§ Problem
Verbatim repeat, images excluded. Give each entry again as written.

§ Information given
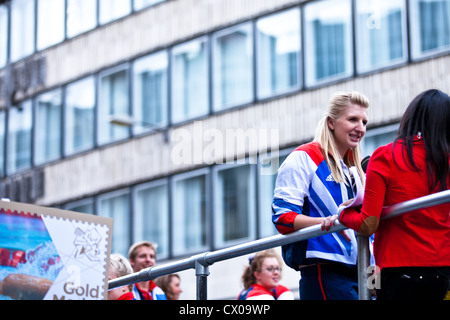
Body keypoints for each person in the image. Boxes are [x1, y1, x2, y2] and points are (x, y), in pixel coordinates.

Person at [339, 89, 450, 300]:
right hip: (443, 269)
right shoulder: (445, 159)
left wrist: (342, 214)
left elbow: (368, 223)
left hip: (398, 269)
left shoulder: (386, 155)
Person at [272, 91, 370, 300]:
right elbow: (283, 218)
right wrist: (325, 222)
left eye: (364, 122)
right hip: (324, 273)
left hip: (363, 275)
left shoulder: (357, 171)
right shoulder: (303, 158)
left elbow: (369, 234)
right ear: (331, 123)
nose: (360, 128)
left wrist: (374, 283)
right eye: (352, 119)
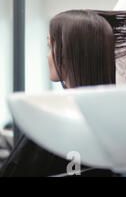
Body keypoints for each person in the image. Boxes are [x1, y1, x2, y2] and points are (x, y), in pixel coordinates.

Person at [0, 10, 117, 177]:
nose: (47, 56)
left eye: (50, 46)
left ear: (69, 52)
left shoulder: (52, 120)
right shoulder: (119, 118)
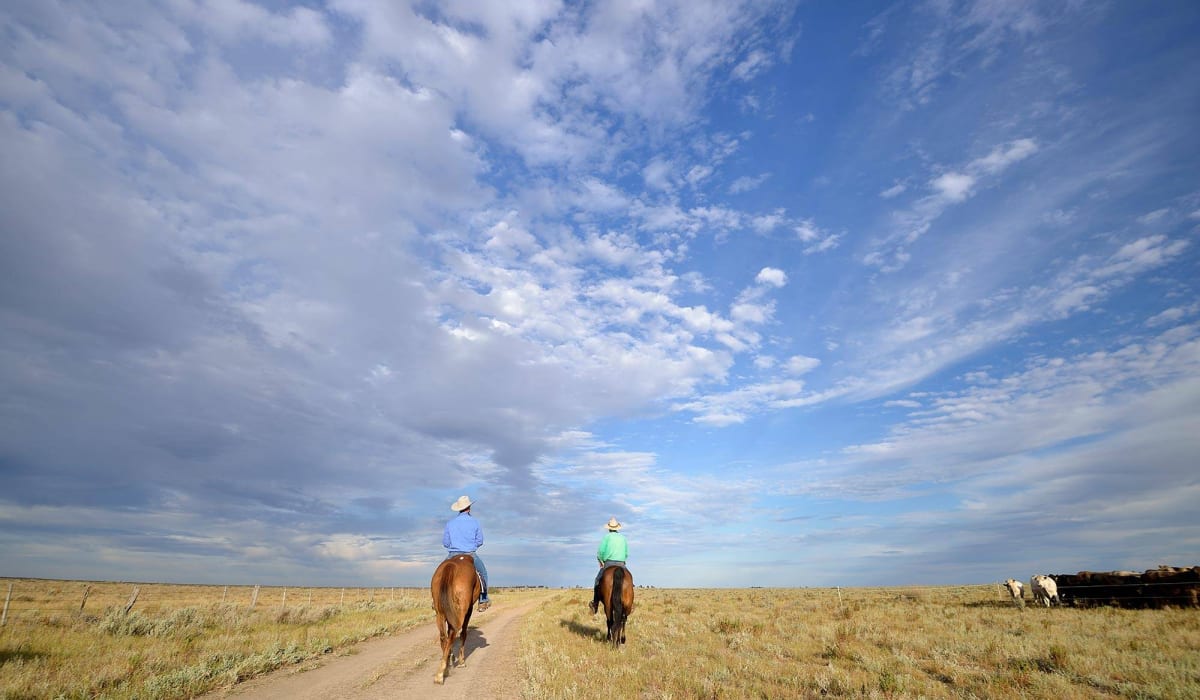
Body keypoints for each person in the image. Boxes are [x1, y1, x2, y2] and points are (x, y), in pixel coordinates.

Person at [443, 495, 490, 611]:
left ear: (459, 508)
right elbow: (480, 541)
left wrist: (454, 546)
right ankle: (483, 600)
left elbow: (445, 543)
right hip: (470, 554)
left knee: (439, 575)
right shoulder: (475, 522)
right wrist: (472, 546)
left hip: (452, 555)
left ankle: (435, 600)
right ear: (469, 507)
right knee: (483, 574)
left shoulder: (450, 523)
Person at [589, 517, 627, 615]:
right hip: (622, 564)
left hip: (608, 563)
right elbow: (626, 553)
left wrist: (601, 561)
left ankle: (595, 604)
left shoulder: (606, 537)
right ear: (617, 528)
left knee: (597, 580)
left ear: (609, 528)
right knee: (629, 581)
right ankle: (630, 603)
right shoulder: (623, 538)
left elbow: (600, 552)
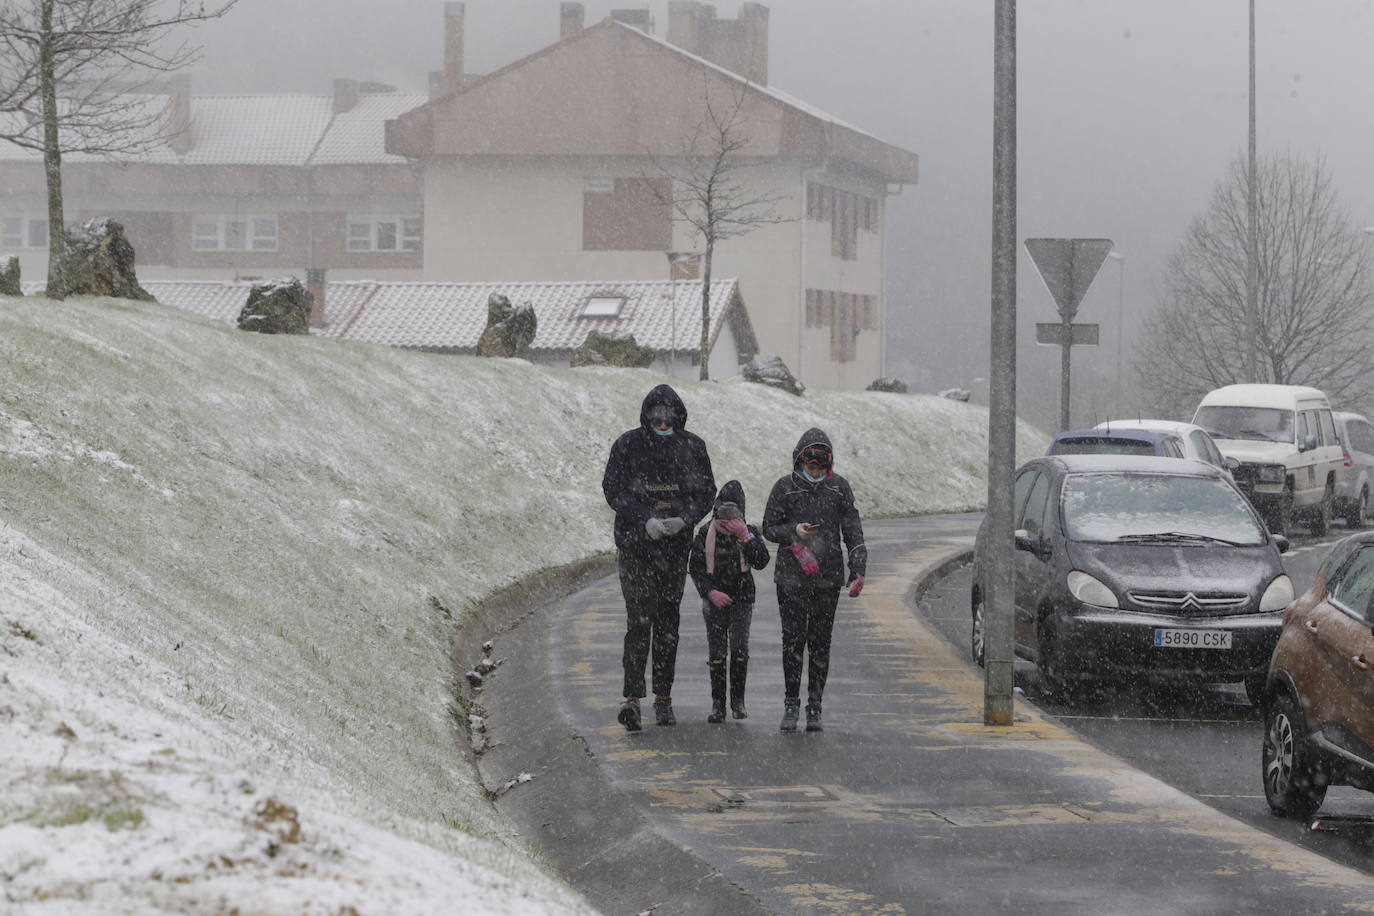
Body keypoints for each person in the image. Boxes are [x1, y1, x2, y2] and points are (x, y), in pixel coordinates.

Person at [602, 384, 716, 731]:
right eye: (656, 417)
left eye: (669, 417)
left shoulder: (693, 447)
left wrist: (684, 518)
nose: (663, 423)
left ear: (678, 416)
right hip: (636, 548)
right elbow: (613, 489)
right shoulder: (627, 445)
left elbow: (706, 492)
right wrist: (644, 519)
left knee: (668, 623)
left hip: (674, 549)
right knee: (639, 622)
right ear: (646, 416)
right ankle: (632, 698)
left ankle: (664, 697)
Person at [762, 428, 866, 733]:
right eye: (811, 467)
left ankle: (815, 705)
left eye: (821, 468)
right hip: (791, 577)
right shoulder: (784, 487)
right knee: (793, 642)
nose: (816, 473)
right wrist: (793, 531)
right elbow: (768, 527)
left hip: (828, 579)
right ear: (799, 462)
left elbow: (853, 532)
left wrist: (858, 569)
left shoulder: (839, 488)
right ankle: (791, 704)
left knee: (820, 644)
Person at [688, 480, 770, 723]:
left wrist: (745, 537)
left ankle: (738, 701)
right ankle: (718, 705)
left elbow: (761, 561)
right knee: (716, 652)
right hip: (714, 601)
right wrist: (710, 592)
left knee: (739, 650)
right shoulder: (705, 533)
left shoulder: (748, 531)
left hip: (742, 599)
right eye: (723, 514)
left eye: (733, 514)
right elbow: (695, 567)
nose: (727, 521)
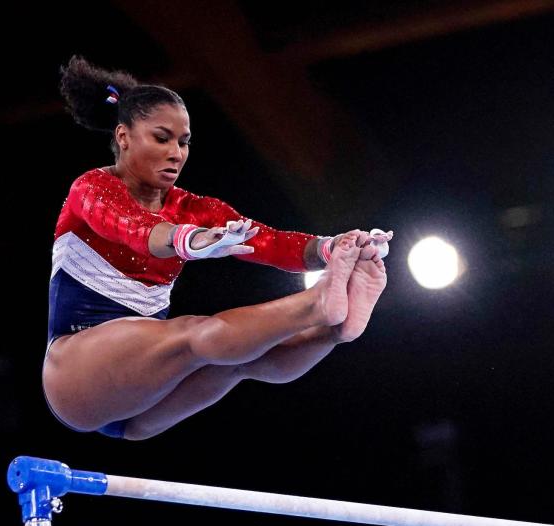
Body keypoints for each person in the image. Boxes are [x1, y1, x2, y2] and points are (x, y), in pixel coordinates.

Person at [43, 56, 391, 441]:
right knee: (195, 334)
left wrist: (332, 247)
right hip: (75, 373)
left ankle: (334, 330)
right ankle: (316, 303)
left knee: (239, 363)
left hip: (142, 406)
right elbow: (134, 229)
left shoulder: (194, 207)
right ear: (123, 137)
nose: (176, 153)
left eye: (183, 142)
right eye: (162, 138)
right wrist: (189, 240)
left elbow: (268, 241)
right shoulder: (92, 188)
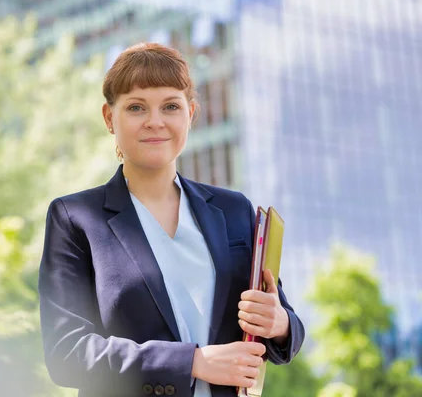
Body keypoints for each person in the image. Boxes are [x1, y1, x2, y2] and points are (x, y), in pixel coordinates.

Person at [38, 42, 305, 397]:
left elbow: (288, 331)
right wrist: (192, 362)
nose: (155, 121)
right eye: (136, 107)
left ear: (190, 114)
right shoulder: (75, 219)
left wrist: (279, 323)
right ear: (109, 118)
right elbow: (67, 353)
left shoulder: (234, 210)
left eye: (171, 106)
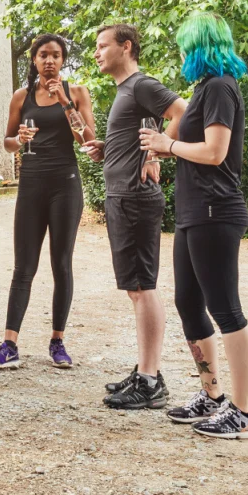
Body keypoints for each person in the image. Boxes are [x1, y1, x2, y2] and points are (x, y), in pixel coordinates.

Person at [140, 13, 248, 439]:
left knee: (226, 309)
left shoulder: (222, 86)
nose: (183, 53)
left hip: (217, 211)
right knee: (189, 303)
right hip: (193, 213)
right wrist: (164, 151)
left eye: (187, 46)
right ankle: (213, 397)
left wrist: (166, 144)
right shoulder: (204, 88)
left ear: (201, 46)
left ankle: (245, 414)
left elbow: (214, 152)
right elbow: (196, 148)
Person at [82, 24, 187, 409]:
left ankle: (150, 381)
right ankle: (146, 368)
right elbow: (140, 134)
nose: (96, 53)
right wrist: (109, 149)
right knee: (135, 288)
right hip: (121, 197)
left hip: (136, 199)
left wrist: (160, 152)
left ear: (126, 47)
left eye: (102, 46)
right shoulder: (125, 91)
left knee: (143, 287)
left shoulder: (142, 84)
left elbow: (183, 113)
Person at [0, 34, 94, 371]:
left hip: (65, 184)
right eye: (43, 55)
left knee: (61, 264)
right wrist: (19, 139)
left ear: (63, 61)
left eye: (56, 55)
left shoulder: (76, 93)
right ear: (34, 60)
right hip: (31, 183)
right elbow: (7, 142)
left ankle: (57, 341)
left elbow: (87, 139)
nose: (49, 61)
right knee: (23, 266)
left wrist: (65, 102)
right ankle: (9, 343)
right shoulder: (22, 96)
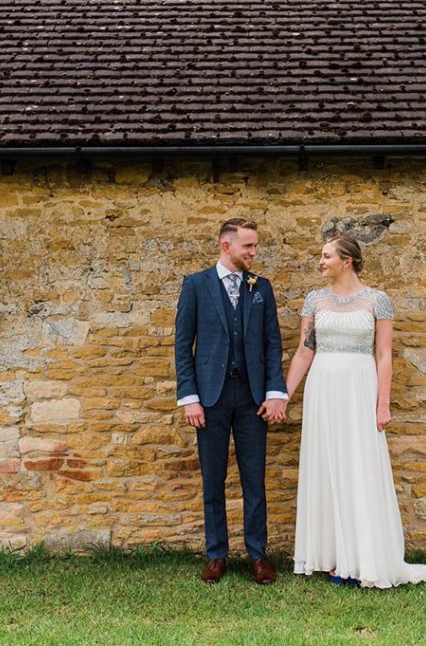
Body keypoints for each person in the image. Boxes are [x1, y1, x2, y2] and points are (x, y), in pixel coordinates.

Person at [285, 234, 426, 589]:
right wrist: (284, 395)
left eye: (326, 256)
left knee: (358, 465)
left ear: (347, 261)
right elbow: (304, 352)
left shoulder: (377, 301)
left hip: (359, 387)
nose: (320, 262)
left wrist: (382, 403)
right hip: (323, 388)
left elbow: (383, 355)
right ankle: (335, 556)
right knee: (328, 466)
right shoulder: (314, 300)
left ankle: (363, 557)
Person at [174, 218, 288, 585]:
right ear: (227, 246)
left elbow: (273, 343)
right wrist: (190, 398)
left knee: (254, 478)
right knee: (213, 478)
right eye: (248, 247)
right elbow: (183, 345)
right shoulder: (196, 285)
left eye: (254, 246)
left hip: (253, 398)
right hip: (210, 398)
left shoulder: (262, 288)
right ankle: (216, 554)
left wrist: (274, 393)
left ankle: (258, 554)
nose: (254, 252)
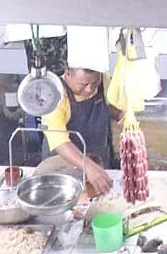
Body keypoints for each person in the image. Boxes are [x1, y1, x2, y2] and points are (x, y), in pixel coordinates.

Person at [41, 66, 121, 196]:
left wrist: (126, 119)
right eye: (83, 85)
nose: (90, 89)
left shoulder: (103, 79)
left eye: (95, 83)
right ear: (68, 73)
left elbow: (111, 107)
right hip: (63, 172)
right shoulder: (54, 96)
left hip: (99, 162)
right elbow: (61, 143)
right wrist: (89, 167)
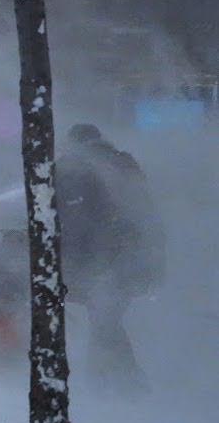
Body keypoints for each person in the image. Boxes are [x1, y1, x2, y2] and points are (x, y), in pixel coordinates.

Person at [56, 123, 165, 390]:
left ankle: (129, 384)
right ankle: (103, 381)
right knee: (103, 318)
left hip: (103, 261)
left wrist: (65, 263)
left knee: (105, 320)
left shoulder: (75, 171)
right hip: (133, 259)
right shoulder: (124, 164)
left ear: (74, 143)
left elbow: (75, 223)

§ Written answer
Body keypoints for each person in the image. Boxes are [x1, y1, x2, y2] and points are (x, y), in pixel coordinates.

Person at [339, 89, 450, 300]:
right hip: (443, 269)
right shoulder: (445, 159)
left wrist: (342, 214)
left elbow: (368, 223)
left hip: (398, 269)
left shoulder: (386, 155)
Person at [272, 91, 370, 300]:
right elbow: (283, 218)
right wrist: (325, 222)
left eye: (364, 122)
right hip: (324, 273)
left hip: (363, 275)
left shoulder: (357, 171)
right shoulder: (303, 158)
left elbow: (369, 234)
right ear: (331, 123)
nose: (360, 128)
left wrist: (374, 283)
right eye: (352, 119)
Body keypoints for each person in the image. Boxes are [x1, y1, x2, y2] and points are (x, y), in pixel coordinates.

Person at [0, 10, 117, 177]:
nose: (47, 56)
left eye: (50, 46)
left ear: (69, 52)
left shoulder: (52, 120)
right shoulder: (119, 118)
Body keypoints for each person in the image. Boxes are [x1, y1, x2, y2] and points are (x, y), in pixel coordinates.

Person at [443, 495, 490, 611]:
left ear: (459, 508)
right elbow: (480, 541)
left wrist: (454, 546)
right ankle: (483, 600)
left elbow: (445, 543)
right hip: (470, 554)
left knee: (439, 575)
right shoulder: (475, 522)
right wrist: (472, 546)
left hip: (452, 555)
left ankle: (435, 600)
right ear: (469, 507)
right knee: (483, 574)
left shoulder: (450, 523)
Person at [589, 517, 627, 615]:
right hip: (622, 564)
left hip: (608, 563)
right elbow: (626, 553)
left wrist: (601, 561)
left ankle: (595, 604)
left shoulder: (606, 537)
right ear: (617, 528)
left knee: (597, 580)
left ear: (609, 528)
right knee: (629, 581)
right ankle: (630, 603)
right shoulder: (623, 538)
left elbow: (600, 552)
Body keypoints for each person in the image. Boxes are [x1, y1, x2, y2] and points are (x, y), in pixel coordinates.

Person at [602, 384, 716, 731]:
right eye: (656, 417)
left eye: (669, 417)
left shoulder: (693, 447)
left wrist: (684, 518)
nose: (663, 423)
left ear: (678, 416)
right hip: (636, 548)
right elbow: (613, 489)
right shoulder: (627, 445)
left elbow: (706, 492)
right wrist: (644, 519)
left knee: (668, 623)
left hip: (674, 549)
right knee: (639, 622)
right ear: (646, 416)
right ankle: (632, 698)
left ankle: (664, 697)
Person at [762, 428, 866, 733]:
right eye: (811, 467)
left ankle: (815, 705)
left eye: (821, 468)
right hip: (791, 577)
right shoulder: (784, 487)
right knee: (793, 642)
nose: (816, 473)
right wrist: (793, 531)
right elbow: (768, 527)
left hip: (828, 579)
right ear: (799, 462)
left elbow: (853, 532)
left wrist: (858, 569)
left shoulder: (839, 488)
right ankle: (791, 704)
left knee: (820, 644)
Person at [688, 480, 770, 723]:
left wrist: (745, 537)
left ankle: (738, 701)
right ankle: (718, 705)
left elbow: (761, 561)
right knee: (716, 652)
right hip: (714, 601)
right wrist: (710, 592)
left knee: (739, 650)
right shoulder: (705, 533)
left shoulder: (748, 531)
left hip: (742, 599)
right eye: (723, 514)
left eye: (733, 514)
right elbow: (695, 567)
nose: (727, 521)
Body keypoints for each person in the image. Boxes are [x1, y1, x2, y2] and points are (x, y), in pixel coordinates.

Person at [43, 56, 391, 441]:
right knee: (195, 334)
left wrist: (332, 247)
right hip: (75, 373)
left ankle: (334, 330)
right ankle: (316, 303)
left knee: (239, 363)
left hip: (142, 406)
right elbow: (134, 229)
left shoulder: (194, 207)
right ear: (123, 137)
nose: (176, 153)
left eye: (183, 142)
right eye: (162, 138)
right wrist: (189, 240)
left elbow: (268, 241)
right shoulder: (92, 188)
Body keypoints for each person in the image. Boxes are [x1, y1, x2, y2] and points are (x, y), in pixel coordinates.

Person at [38, 42, 305, 397]:
left elbow: (288, 331)
right wrist: (192, 362)
nose: (155, 121)
right eye: (136, 107)
left ear: (190, 114)
right shoulder: (75, 219)
left wrist: (279, 323)
right ear: (109, 118)
right elbow: (67, 353)
left shoulder: (234, 210)
left eye: (171, 106)
Body keypoints for each person in the image. Boxes are [x1, y1, x2, y2] and points are (x, y), in pixel coordinates.

Person at [140, 13, 248, 439]:
left knee: (226, 309)
left shoulder: (222, 86)
nose: (183, 53)
left hip: (217, 211)
right knee: (189, 303)
right hip: (193, 213)
right wrist: (164, 151)
left eye: (187, 46)
right ankle: (213, 397)
left wrist: (166, 144)
right shoulder: (204, 88)
left ear: (201, 46)
left ankle: (245, 414)
left elbow: (214, 152)
right elbow: (196, 148)
Person at [82, 24, 187, 409]:
left ankle: (150, 381)
right ankle: (146, 368)
right elbow: (140, 134)
nose: (96, 53)
right wrist: (109, 149)
right knee: (135, 288)
right hip: (121, 197)
left hip: (136, 199)
left wrist: (160, 152)
left ear: (126, 47)
left eye: (102, 46)
right shoulder: (125, 91)
left knee: (143, 287)
left shoulder: (142, 84)
left elbow: (183, 113)
Person at [0, 34, 94, 371]:
left hip: (65, 184)
right eye: (43, 55)
left knee: (61, 264)
right wrist: (19, 139)
left ear: (63, 61)
left eye: (56, 55)
left shoulder: (76, 93)
right ear: (34, 60)
right hip: (31, 183)
right elbow: (7, 142)
left ankle: (57, 341)
left elbow: (87, 139)
nose: (49, 61)
right knee: (23, 266)
left wrist: (65, 102)
right ankle: (9, 343)
right shoulder: (22, 96)
Body keypoints for each person in the image. Boxes are [x1, y1, x2, y2] and points are (x, y), in pixel coordinates.

Person at [285, 234, 426, 589]:
right wrist: (284, 395)
left eye: (326, 256)
left knee: (358, 465)
left ear: (347, 261)
right elbow: (304, 352)
left shoulder: (377, 301)
left hip: (359, 387)
nose: (320, 262)
left wrist: (382, 403)
right hip: (323, 388)
left elbow: (383, 355)
right ankle: (335, 556)
right knee: (328, 466)
right shoulder: (314, 300)
left ankle: (363, 557)
Person at [174, 218, 288, 585]:
right ear: (227, 246)
left elbow: (273, 343)
right wrist: (190, 398)
left knee: (254, 478)
right knee: (213, 478)
right eye: (248, 247)
right elbow: (183, 345)
right shoulder: (196, 285)
left eye: (254, 246)
left hip: (253, 398)
right hip: (210, 398)
left shoulder: (262, 288)
right ankle: (216, 554)
left wrist: (274, 393)
left ankle: (258, 554)
nose: (254, 252)
Body keypoints for each person in the image. Boxes are [x1, y1, x2, y2] and points are (x, y), in pixel coordinates.

Person at [41, 66, 121, 196]:
left wrist: (126, 119)
right eye: (83, 85)
nose: (90, 89)
left shoulder: (103, 79)
left eye: (95, 83)
right ear: (68, 73)
left elbow: (111, 107)
right hip: (63, 172)
right shoulder: (54, 96)
left hip: (99, 162)
right elbow: (61, 143)
right wrist: (89, 167)
Body keypoints for each person in the image. Boxes are [x1, y1, x2, y2] and points are (x, y), in pixel coordinates.

Person at [56, 123, 165, 390]:
left ankle: (129, 384)
right ankle: (103, 381)
right knee: (103, 318)
left hip: (103, 261)
left wrist: (65, 263)
left knee: (105, 320)
left shoulder: (75, 171)
right hip: (133, 259)
right shoulder: (124, 164)
left ear: (74, 143)
left elbow: (75, 223)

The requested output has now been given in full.